Ракурс

Виктор Санин
Подошли тоненькие в щиколотке ноги, сказал бы породистые, но я ничего в этом не понимаю. Изящные. Маленькие. Беззащитно красивые. Никогда не видел такие, так близко и в таком ракурсе. Посмотреть бы, что там выше, но стыдно. Лучше не видеть, если стыдно. Кроссовки плохая обувь для прогулок по городу.
Веки сомкнулись.

Лестница. Бетонные ступеньки. Одиннадцать штук в пролете. Стандартая ширина и длина. Это хрущевская панелька. Перила. В таком ракурсе я их не видел. Я не иду. "Меня схватили! Куда меня волокут? Выжду время".

В вырезе угадывалось что-то неотрывно притягательное. Часто видел такое, и не такое, и еще ближе, и в разных ракурсах, но я сюда пришел не за этим.
А за чем? Зачем я сюда пришел? Как я сюда попал? И куда вообще? И я ли это? Я, но я не пришел. Меня сюда принесли. Я отморозил уши? Мама растирает. Как это произошло?



- Мама, не надо. Хватит.
- Надо!
Я открываю глаза. Нет. Это не мама. Зачем вырез трет мне уши? И как я мог их летом отморозить? Летом, здесь, в этом пекле, в этой пустыне.

- Вы... - говорю я по возможности членораздельно, - вы...
«Господи, в русском языке так много слов, что среди них невозможно подобрать единственно необходимое!»
- Вы...
- Я!
- Вы... - и я нахожу то самое слово, - ПИТЬ!
- Еще выпить? Вам достаточно.
«Кому до ста? Чего «точно»? Кому НАМ? Зачем мне поднимают голову? Что мне тычут в губы?»
Я сфокусировал взгляд. Опять этот вырез. А что тут ближе? Кружка. Мне дали пить!
- Что это?
- Пейте.
Пью. Да. Мне надо этого еще, но кружка пуста. Но не надо мне предлагать вырез. Я вам не грудничок. Я молока не хочу. Ни-ка-ко-го! Глаза бы не смотрели. Ника кого? Я, мол, ока не хочу! Я молокан. Эхо. Чу!

«Господи, зачем нам так много бесполезных слов?»
«Как я попал в пустыню? Почему мне не дают пить. Может, я в плену? Врешь, русские не сдаются!»

Оценю обстановку. Тихо и незаметно. Я приоткрыл глаза. В кресле уютно подвернув под себя ноги (те самые, я узнал), сидела арабка в цветном халате с тюрбаном на голове и с книгой в руках.

«Так. А где же охрана. И руки у меня не связаны. И ноги... Надо их делать. В том смысле, что есть выражение «Делать ноги», то есть - убегать. Только вот попить бы еще! А это что на стуле? Кружка. Эмалированная. Синяя с цветочком. Меня из нее поили. Лучше бы с водой. Если немного поднять голову, то увижу содержимое кружки. Голову поднять не могу. Странные они. Руки и ноги не связали, а голову, похоже, привязали».

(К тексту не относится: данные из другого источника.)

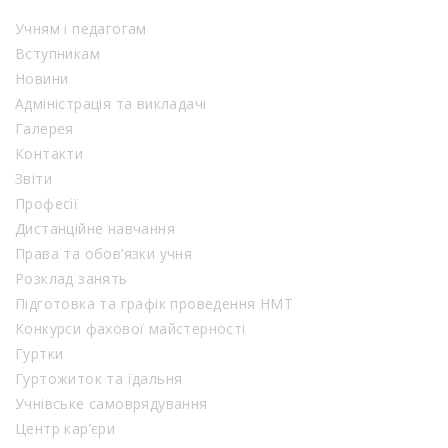
Учням і педагогам
Вступникам
Новини
Адміністрація та викладачі
Галерея
Контакти
Звіти
Професії
Дистанційне навчання
Права та обов’язки учня
Розклад занять
Підготовка та графік проведення НМТ
Конкурси фахової майстерності
Гуртки
Гуртожиток та їдальня
Учнівське самоврядування
Центр кар’єри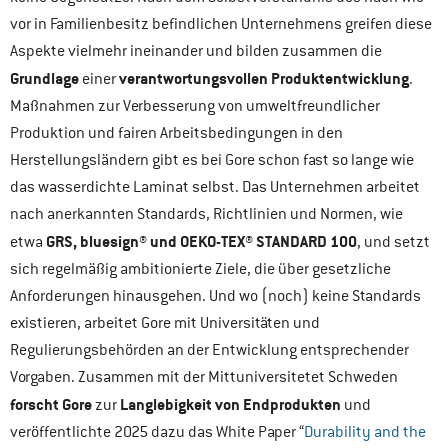
vor in Familienbesitz befindlichen Unternehmens greifen diese
Aspekte vielmehr ineinander und bilden zusammen die
Grundlage
verantwortungsvollen Produktentwicklung
einer
.
Maßnahmen zur Verbesserung von umweltfreundlicher
Produktion und fairen Arbeitsbedingungen in den
Herstellungsländern gibt es bei Gore schon fast so lange wie
das wasserdichte Laminat selbst. Das Unternehmen arbeitet
nach anerkannten Standards, Richtlinien und Normen, wie
GRS, bluesign® und OEKO-TEX® STANDARD 100
etwa
, und setzt
sich regelmäßig ambitionierte Ziele, die über gesetzliche
Anforderungen hinausgehen. Und wo (noch) keine Standards
existieren, arbeitet Gore mit Universitäten und
Regulierungsbehörden an der Entwicklung entsprechender
Vorgaben. Zusammen mit der Mittuniversitetet Schweden
forscht Gore
Langlebigkeit von Endprodukten
zur
und
veröffentlichte 2025 dazu das White Paper “
Durability and the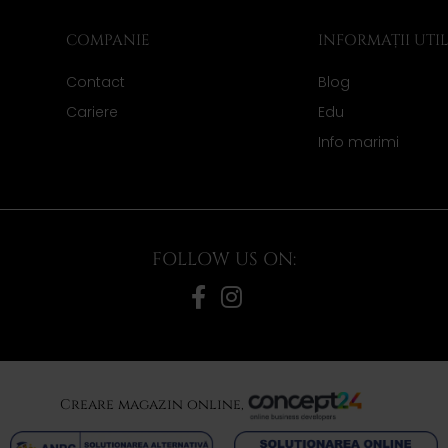
COMPANIE
INFORMAȚII UTI
Contact
Blog
Cariere
Edu
Info marimi
FOLLOW US ON:
Creare magazin online,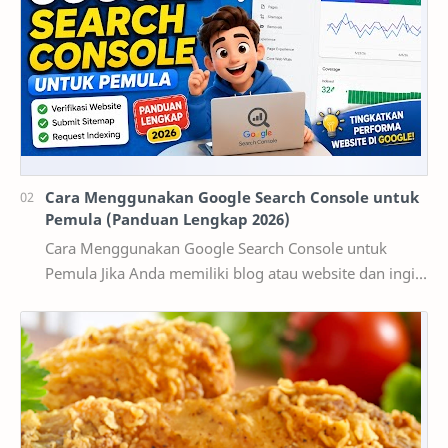
Cara Menggunakan Google Search Console untuk
Pemula (Panduan Lengkap 2026)
Cara Menggunakan Google Search Console untuk
Pemula Jika Anda memiliki blog atau website dan ingin
mendapatkan pengunjung dari Google, maka
memaha…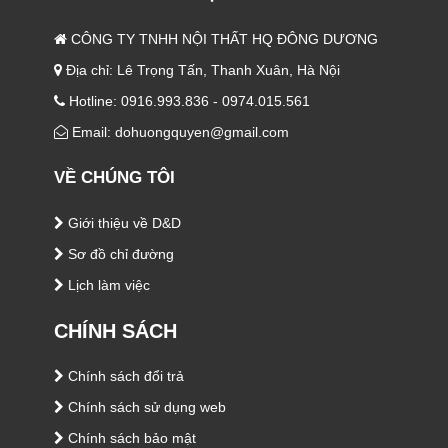
CÔNG TY TNHH NỘI THẤT HQ ĐÔNG DƯƠNG
Địa chỉ: Lê Trọng Tấn, Thanh Xuân, Hà Nội
Hotline: 0916.993.836 - 0974.015.561
Email: dohuongquyen@gmail.com
VỀ CHÚNG TÔI
Giới thiệu về D&D
Sơ đồ chỉ đường
Lịch làm việc
CHÍNH SÁCH
Chính sách đổi trả
Chính sách sử dụng web
Chính sách bảo mật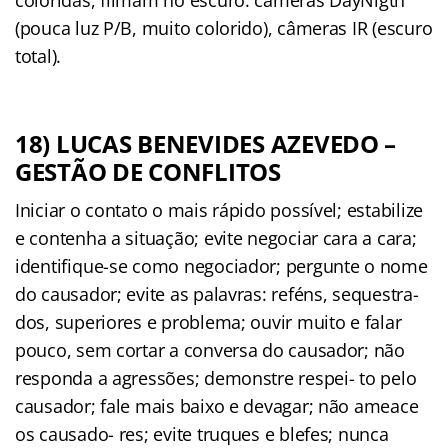
(pouca luz P/B, muito colorido), câmeras IR (escuro
total).
18) LUCAS BENEVIDES AZEVEDO –
GESTÃO DE CONFLITOS
Iniciar o contato o mais rápido possível; estabilize
e contenha a situação; evite negociar cara a cara;
identiﬁque-se como negociador; pergunte o nome
do causador; evite as palavras: reféns, sequestra-
dos, superiores e problema; ouvir muito e falar
pouco, sem cortar a conversa do causador; não
responda a agressões; demonstre respei- to pelo
causador; fale mais baixo e devagar; não ameace
os causado- res; evite truques e blefes; nunca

Перевожу взгляд на охранницу. А кто она еще? Внимательно смотрит прямо в глаза. Спалился.
- Виктор, как вы себя чувствуете?
- Я не Виктор! - «Зачем я сказал правду? А кто этот Виктор? Все равно. Тут 50 на 50. Виктор может быть хорошо, а может быть плохо. Русские не сдаются. По русски говорит без акцента. Из наших! Продала Христа, обрезалась. Что я несу. Женщины не обрезаются».
- Пить хотите?
- Вот же гадина, знает, на чем меня взять.

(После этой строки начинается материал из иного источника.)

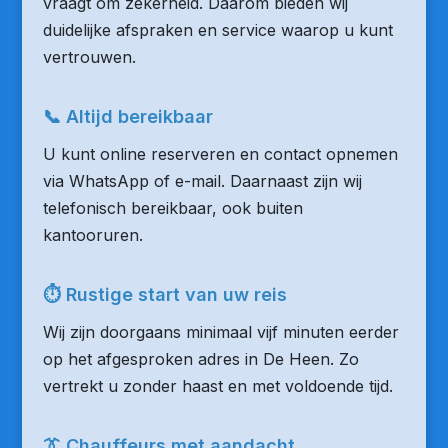
vraagt om zekerheid. Daarom bieden wij
duidelijke afspraken en service waarop u kunt
vertrouwen.
📞 Altijd bereikbaar
U kunt online reserveren en contact opnemen
via WhatsApp of e-mail. Daarnaast zijn wij
telefonisch bereikbaar, ook buiten
kantooruren.
⏱ Rustige start van uw reis
Wij zijn doorgaans minimaal vijf minuten eerder
op het afgesproken adres in De Heen. Zo
vertrekt u zonder haast en met voldoende tijd.
👔 Chauffeurs met aandacht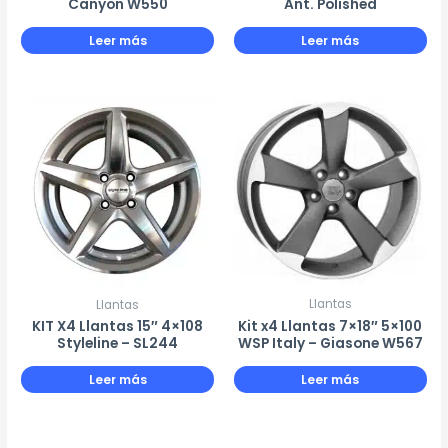
Canyon W550
Ant. Polished
Leer más
Leer más
Llantas
Llantas
Kit x4 Llantas 7×18″ 5×100
KIT X4 Llantas 15″ 4×108
WSP Italy – Giasone W567
Styleline – SL244
Leer más
Leer más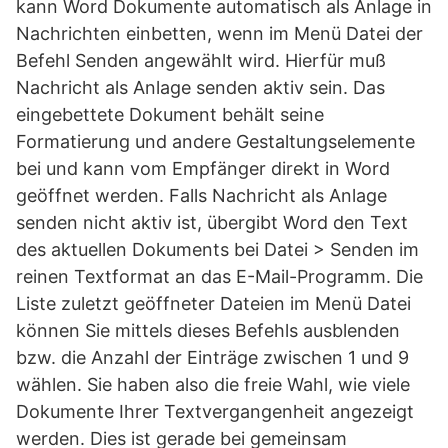
kann Word Dokumente automatisch als Anlage in
Nachrichten einbetten, wenn im Menü Datei der
Befehl Senden angewählt wird. Hierfür muß
Nachricht als Anlage senden aktiv sein. Das
eingebettete Dokument behält seine
Formatierung und andere Gestaltungselemente
bei und kann vom Empfänger direkt in Word
geöffnet werden. Falls Nachricht als Anlage
senden nicht aktiv ist, übergibt Word den Text
des aktuellen Dokuments bei Datei > Senden im
reinen Textformat an das E-Mail-Programm. Die
Liste zuletzt geöffneter Dateien im Menü Datei
können Sie mittels dieses Befehls ausblenden
bzw. die Anzahl der Einträge zwischen 1 und 9
wählen. Sie haben also die freie Wahl, wie viele
Dokumente Ihrer Textvergangenheit angezeigt
werden. Dies ist gerade bei gemeinsam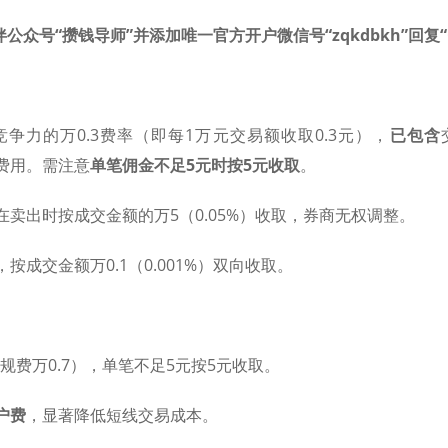
公众号“攒钱导师”并添加唯一官方开户微信号“zqkdbkh”回复
竞争力的万0.3费率（即每1万元交易额收取0.3元），​
已包含
藏费用。需注意
单笔佣金不足5元时按5元收取
。
在卖出时按成交金额的万5（0.05%）收取，券商无权调整。
按成交金额万0.1（0.001%）双向收取。
含规费万0.7），单笔不足5元按5元收取。
户费
，显著降低短线交易成本。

Встает. Халат распахивается. В таком ракурсе очень даже... Ну, этим меня не возьмешь! Особенно сейчас. Что эти воины пророка со мной делали? Лучше бы сразу убили. Протягивет кружку. Знаем мы эти приемы: хороший охранник - злой охранник.
Пью. Что это?

- Что это?
- Рассол, Виктор, рассол.
- Я не Виктор, - я решил лежать на своем. Я стоял бы на своем, но как можно стоять, если лежишь!
- А это что? - охранница показала мне какую-то бумажку. В таком ракурсе... я навел резкозть. «Понятно!» - Зачем вам столько визиток Виктора Санина?
- Я Александр. Санин это пес... - «Господи, куда же разбегаются правильные слова!» - Виктор Санин — это тварь, Санин Виктор — это твордоним.
- Что?
В таком ракурсе у нее очень большие глаза. Но нас большими глазами не удивишь.
- Что «что»?
- Что такое «твордоним».
- Дворческий песдоним!
- Псевдоним? - переспрашивает она меня. Наконец-то дошло. Как с ними всеми тяжело... И снова закрываются глаза.